Lion GP Diversification a connu une très forte progression. Quelles sont les spécificités de ce fonds ? Comment expliquer sa bonne tenue au cours des douze derniers mois ? L'éclairage d'Arnaud Gamain, gérant de Lion GP Diversification.

 

Pouvez-vous nous présenter Lion GP Diversification ?

Arnaud Gamain : Ce fonds est composé pour 40 % d'actions de pays émergents, pour 40 % de petites et moyennes valeurs (jusqu'à 5 milliards de capitalisation) et pour 20 % de valeurs de sociétés exploitant des ressources naturelles. Nous avons également investi depuis 4 ans dans des valeurs de sociétés foncières pour une faible part. Notre allocation s'inscrit donc dans une logique de diversification.

 

description brève de l'image
 
Arnaud Gamain, gérant de Lion GP Diversification
 
"La diversification du fonds explique sa bonne tenue"

Pour se faire, le comité d'investissement donne tout d'abord des vues globales qui sont ensuite déclinées sous la forme d'une allocation entre les trois principales classes d'actifs du fonds. Au sein de chaque marché, une hiérarchie est alors établie en tenant compte de critères tels que la valorisation, l'anticipation des bénéfices, ou encore les flux. C'est à ce moment que notre relation privilégiée avec nos spécialistes joue tout son rôle.

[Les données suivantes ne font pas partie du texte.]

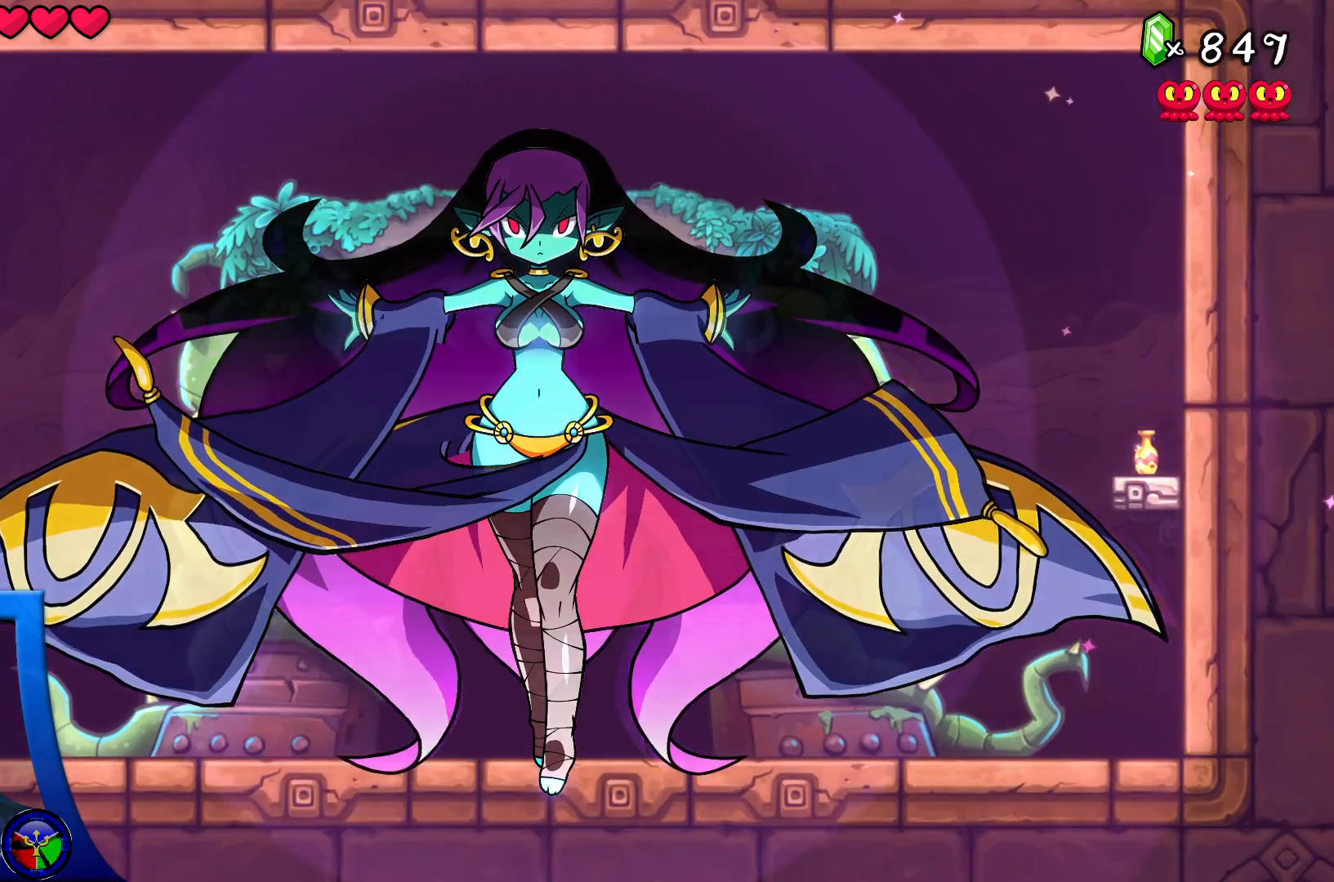
{"dt_ms": 500, "buttons": [], "left_stick": "center", "right_stick": "center", "events": []}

Il s'agit alors d'identifier le support d'investissement le plus adapté à notre anticipation de marché.

En ce qui concerne les arbitrages, nous les effectuons davantage à l'intérieur des différentes classes d'actifs (tous les trimestres) qu'entre les classes (anticipations à 6 mois).

 

Comment expliquez-vous les performances de Lion GP Diversification ?

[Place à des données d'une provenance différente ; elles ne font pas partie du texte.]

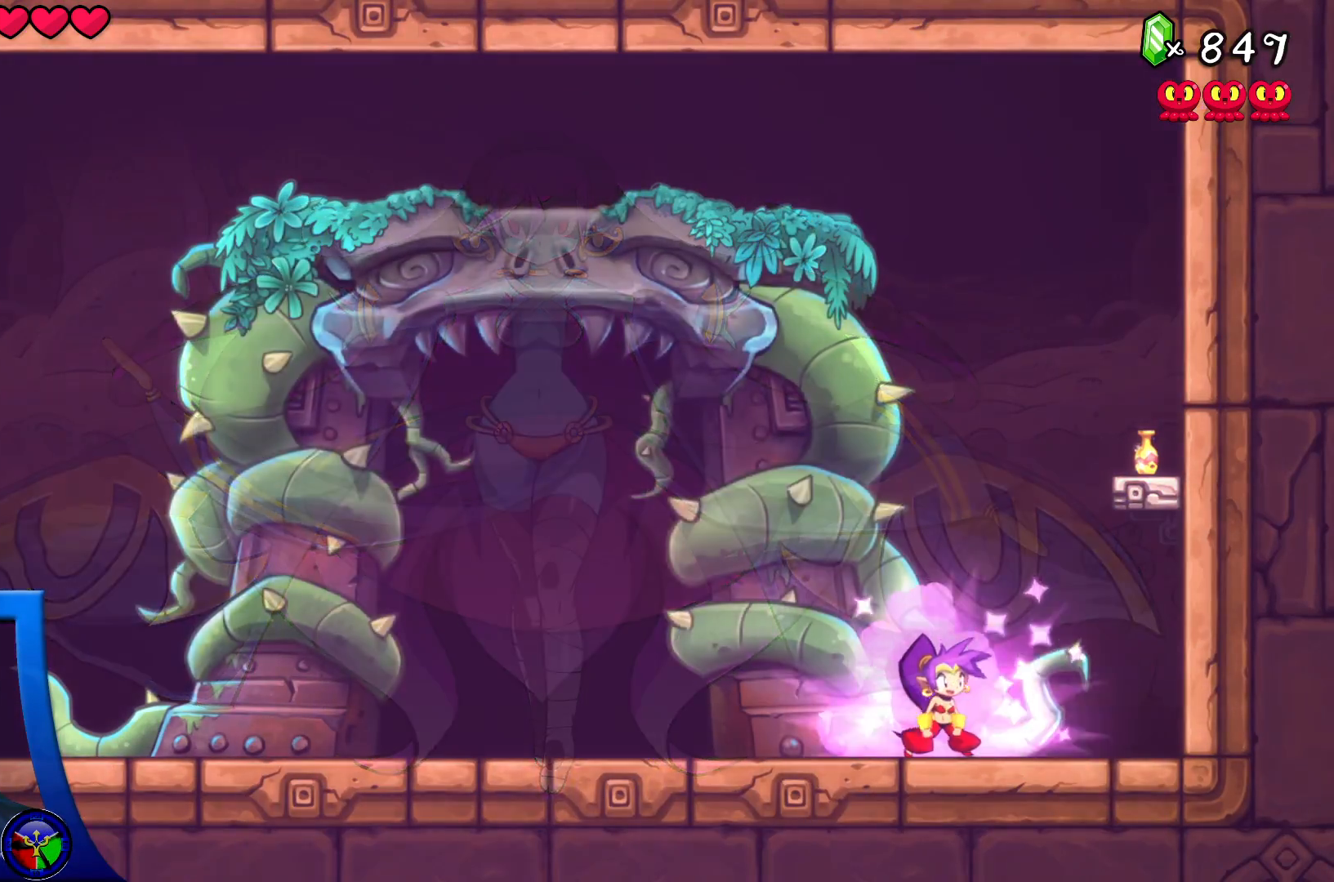
{"dt_ms": 500, "buttons": [], "left_stick": "center", "right_stick": "center", "events": [[117, "A", "down"], [117, "DPAD_RIGHT", "down"], [150, "X", "down"], [233, "A", "up"], [267, "DPAD_RIGHT", "up"], [267, "X", "up"]]}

D'une part, la combinaison des trois axes de diversification évoqués précédemment est indéniablement un des facteurs essentiels expliquant ce rendement attractif. Ainsi, nous avons pu bénéficier de la croissance mondiale grâce à notre investissement dans les pays émergents. L'Amérique Latine, par l'intermédiaire de fonds comme CAAM Funds Latin America Equities, s'est par exemple révélé un marché très porteur cette année. La forte croissance associée à la diminution des risques géopolitiques dans cette zone permet d'obtenir un couple risque-rendement très attrayant.

D'autre part, les petites et moyennes valeurs correspondent souvent à des sociétés exposées aux cycles économiques. Compte tenu de la conjoncture actuelle, là encore, les conséquences sur le rendement du fonds se sont avérées très positives. Nous avons également profité de la bonne santé du secteur des ressources naturelles, liée d'ailleurs aux besoins d'équipement créés par la croissance dans les pays émergents.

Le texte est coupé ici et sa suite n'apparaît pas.